*Required action A*
Copy this passage from the insert-logging trigger word for word, beginning at the words "SELECT @SavedUserGUID = CAST(context_info" and stopping after the words "row is new.".

*Document section*
Trigger to log inserts

CREATE TRIGGER LogInsert_Nodes ON dbo.Nodes
FOR INSERT
AS

/* Load the saved context info UserGUID */
DECLARE @SavedUserGUID uniqueidentifier

SELECT @SavedUserGUID = CAST(context_info as uniqueidentifier)
FROM master.dbo.sysprocesses
WHERE spid = @@SPID

DECLARE @NullGUID uniqueidentifier
SELECT @NullGUID = '{00000000-0000-0000-0000-000000000000}'

IF @SavedUserGUID = @NullGUID
BEGIN
    SET @SavedUserGUID = NULL
END

    /*We dont' log individual field changes Old/New because the row is new.
    So we only have one record - INSERTED*/

    INSERT INTO AuditLog(
      ChangeDate, RowGUID, ChangeType, 
      Username, HostName, AppName,
      UserGUID, 
      TableName, FieldName, 
      TagGUID, Tag, 
      OldValue, NewValue)

*Pixel coordinate listings*

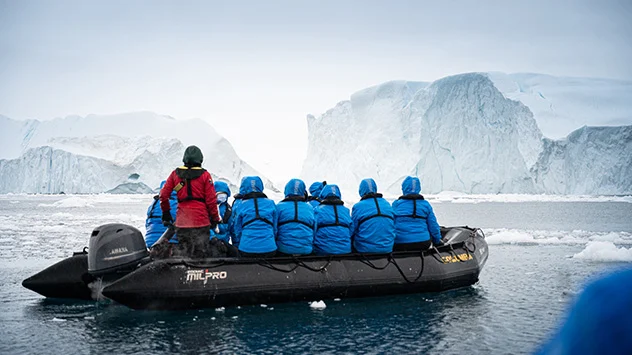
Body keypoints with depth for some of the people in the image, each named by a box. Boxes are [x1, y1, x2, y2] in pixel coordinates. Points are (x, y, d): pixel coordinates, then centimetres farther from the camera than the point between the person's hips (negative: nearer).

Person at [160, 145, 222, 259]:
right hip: (201, 220, -3)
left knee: (183, 254, 10)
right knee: (199, 254, 2)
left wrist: (166, 213, 18)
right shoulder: (205, 175, -3)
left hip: (181, 221, 3)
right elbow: (211, 200, -4)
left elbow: (163, 194, 5)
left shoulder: (175, 174, 6)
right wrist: (215, 219, 5)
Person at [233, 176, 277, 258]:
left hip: (247, 249, -1)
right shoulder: (270, 203, 4)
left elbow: (238, 229, 8)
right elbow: (275, 227, 11)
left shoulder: (241, 205, 0)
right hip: (268, 248, 1)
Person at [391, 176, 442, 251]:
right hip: (423, 244, 3)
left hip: (401, 245, -3)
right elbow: (433, 226, 10)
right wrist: (437, 242, 24)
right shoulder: (426, 204, 7)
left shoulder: (396, 204, 1)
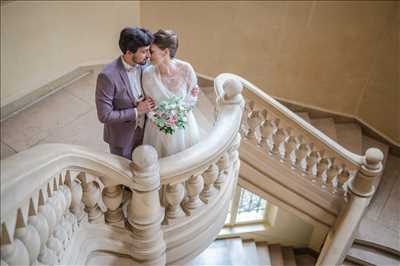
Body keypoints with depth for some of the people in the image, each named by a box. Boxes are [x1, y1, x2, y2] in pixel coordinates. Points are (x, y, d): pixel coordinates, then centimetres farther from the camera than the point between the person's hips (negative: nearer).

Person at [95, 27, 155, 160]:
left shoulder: (143, 64, -11)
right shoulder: (108, 76, -30)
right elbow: (104, 115, -25)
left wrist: (149, 101, -10)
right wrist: (136, 111, -24)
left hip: (143, 130, 5)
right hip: (122, 135, -5)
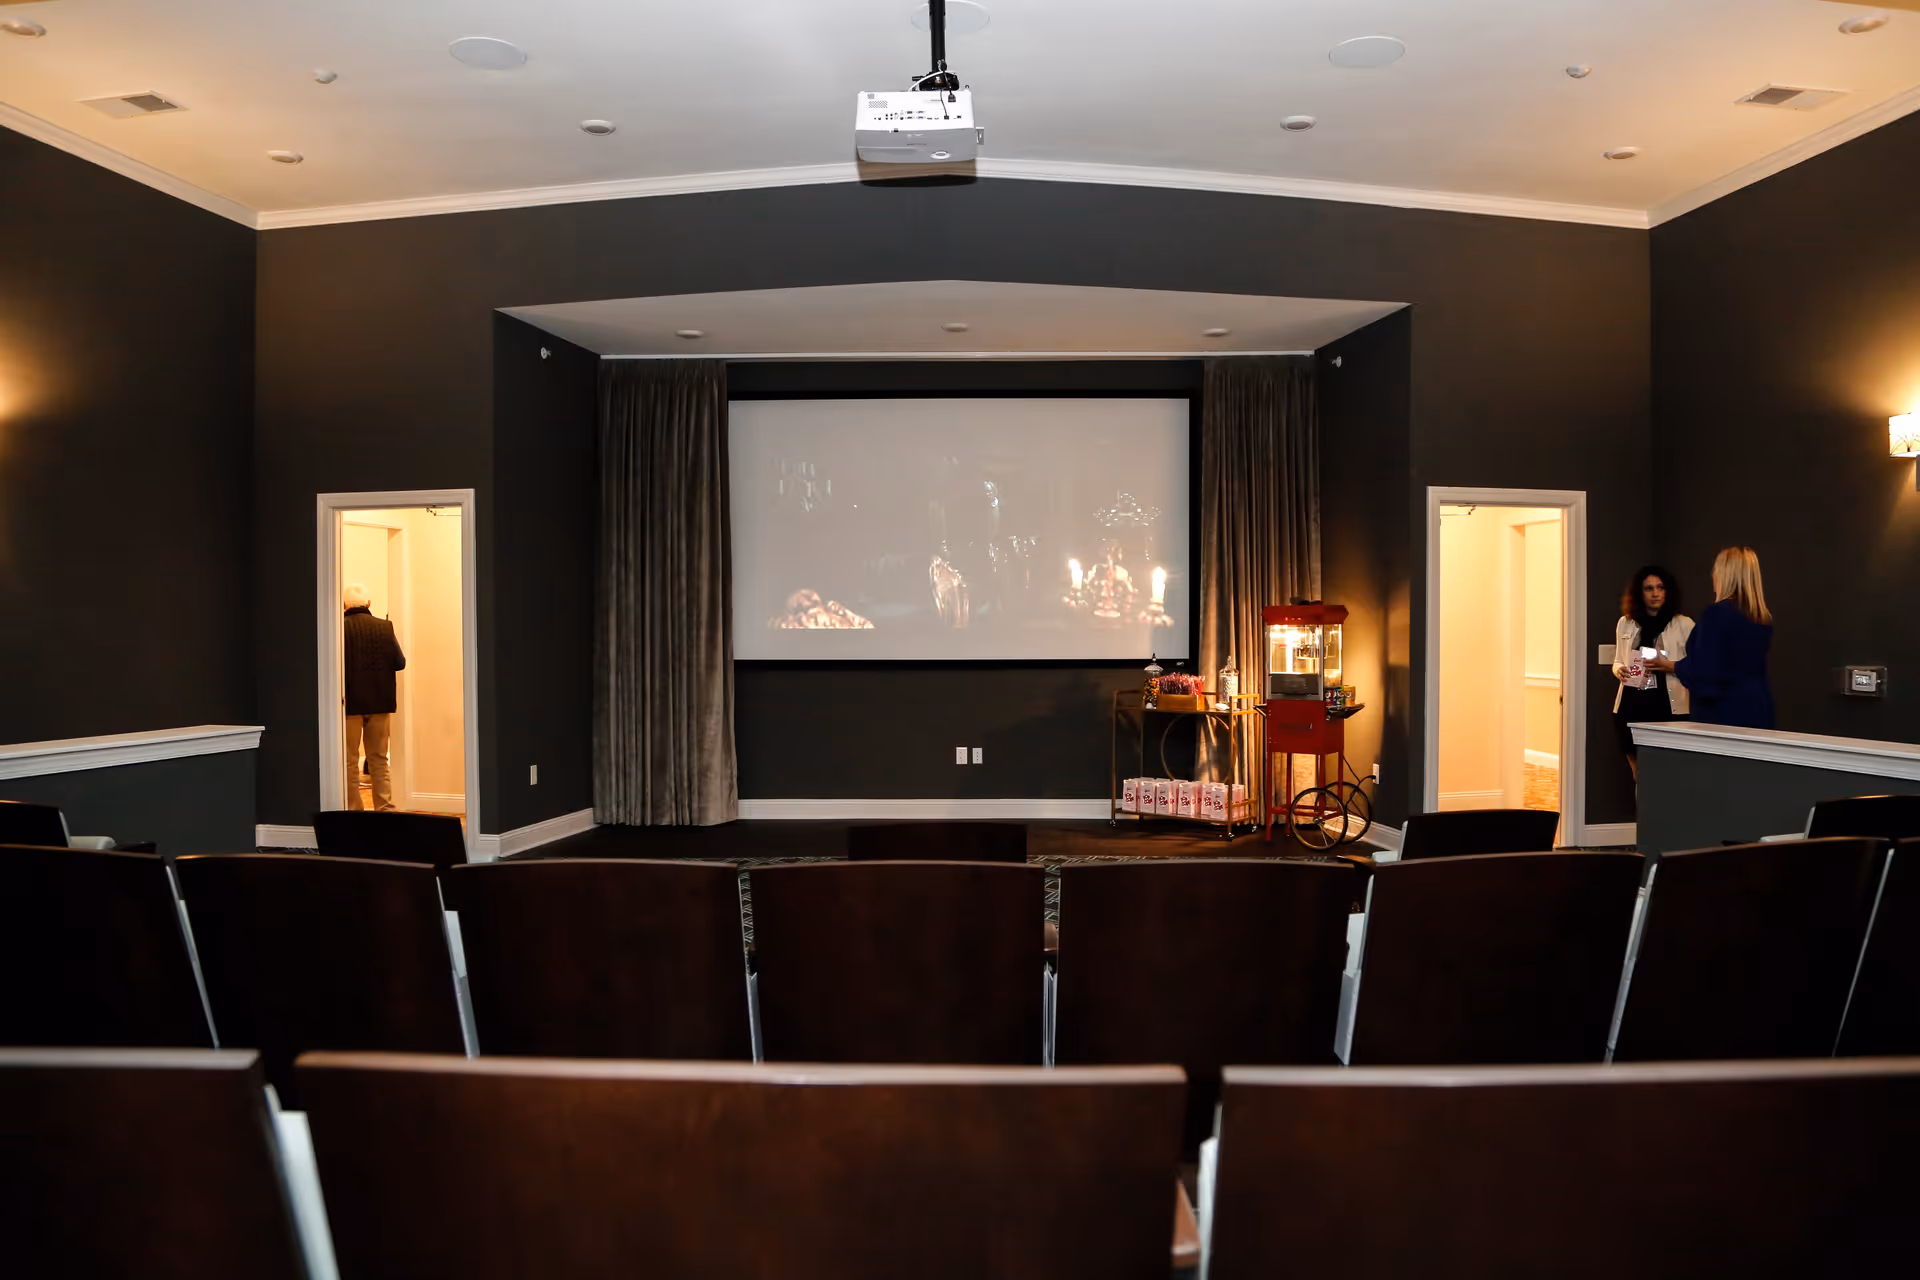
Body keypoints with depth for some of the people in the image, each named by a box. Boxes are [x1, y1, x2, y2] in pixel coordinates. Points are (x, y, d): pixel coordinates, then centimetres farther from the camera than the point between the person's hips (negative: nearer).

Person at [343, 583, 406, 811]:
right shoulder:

*Required action B*
Repeat the pixel coordinate listings verbatim from their start through the line containing "right elbow: (104, 115, -25)", including that line. Omit the pictures.

*Task result A*
SELECT @SavedUserGUID = CAST(context_info as uniqueidentifier)
FROM master.dbo.sysprocesses
WHERE spid = @@SPID

DECLARE @NullGUID uniqueidentifier
SELECT @NullGUID = '{00000000-0000-0000-0000-000000000000}'

IF @SavedUserGUID = @NullGUID
BEGIN
    SET @SavedUserGUID = NULL
END

    /*We dont' log individual field changes Old/New because the row is new.

*Task result B*
Body keypoints with depth for some of the people in the image, each named by a box. Boxes are [x1, y1, x2, y2] in pixel coordinates. Points are (x, y, d): pixel coordinates, then centimetres farther from the camera than the point between the person's hips (negative: nearer).

Person at [160, 145, 222, 259]:
right hip: (201, 220, -3)
left knee: (183, 254, 10)
right knee: (199, 254, 2)
left wrist: (166, 213, 18)
right shoulder: (205, 175, -3)
left hip: (181, 221, 3)
right elbow: (211, 200, -4)
left elbow: (163, 194, 5)
left shoulder: (175, 174, 6)
right wrist: (215, 219, 5)
Person at [233, 176, 277, 258]:
left hip: (247, 249, -1)
right shoulder: (270, 203, 4)
left elbow: (238, 229, 8)
right elbow: (275, 227, 11)
left shoulder: (241, 205, 0)
right hip: (268, 248, 1)
Person at [391, 176, 442, 251]:
right hip: (423, 244, 3)
left hip: (401, 245, -3)
right elbow: (433, 226, 10)
right wrist: (437, 242, 24)
right shoulder: (426, 204, 7)
left shoulder: (396, 204, 1)
Body keypoints with depth for some of the people in the image, each named by a box. Boxes are [x1, y1, x2, y2] in pixel coordinates. Points are (x, y, d): pixel coordinates, then centimetres farther from the camera than the point between the person's hips (negative: nearer).

Person at [95, 27, 155, 160]:
left shoulder: (143, 64, -11)
right shoulder: (108, 76, -30)
right elbow: (104, 115, -25)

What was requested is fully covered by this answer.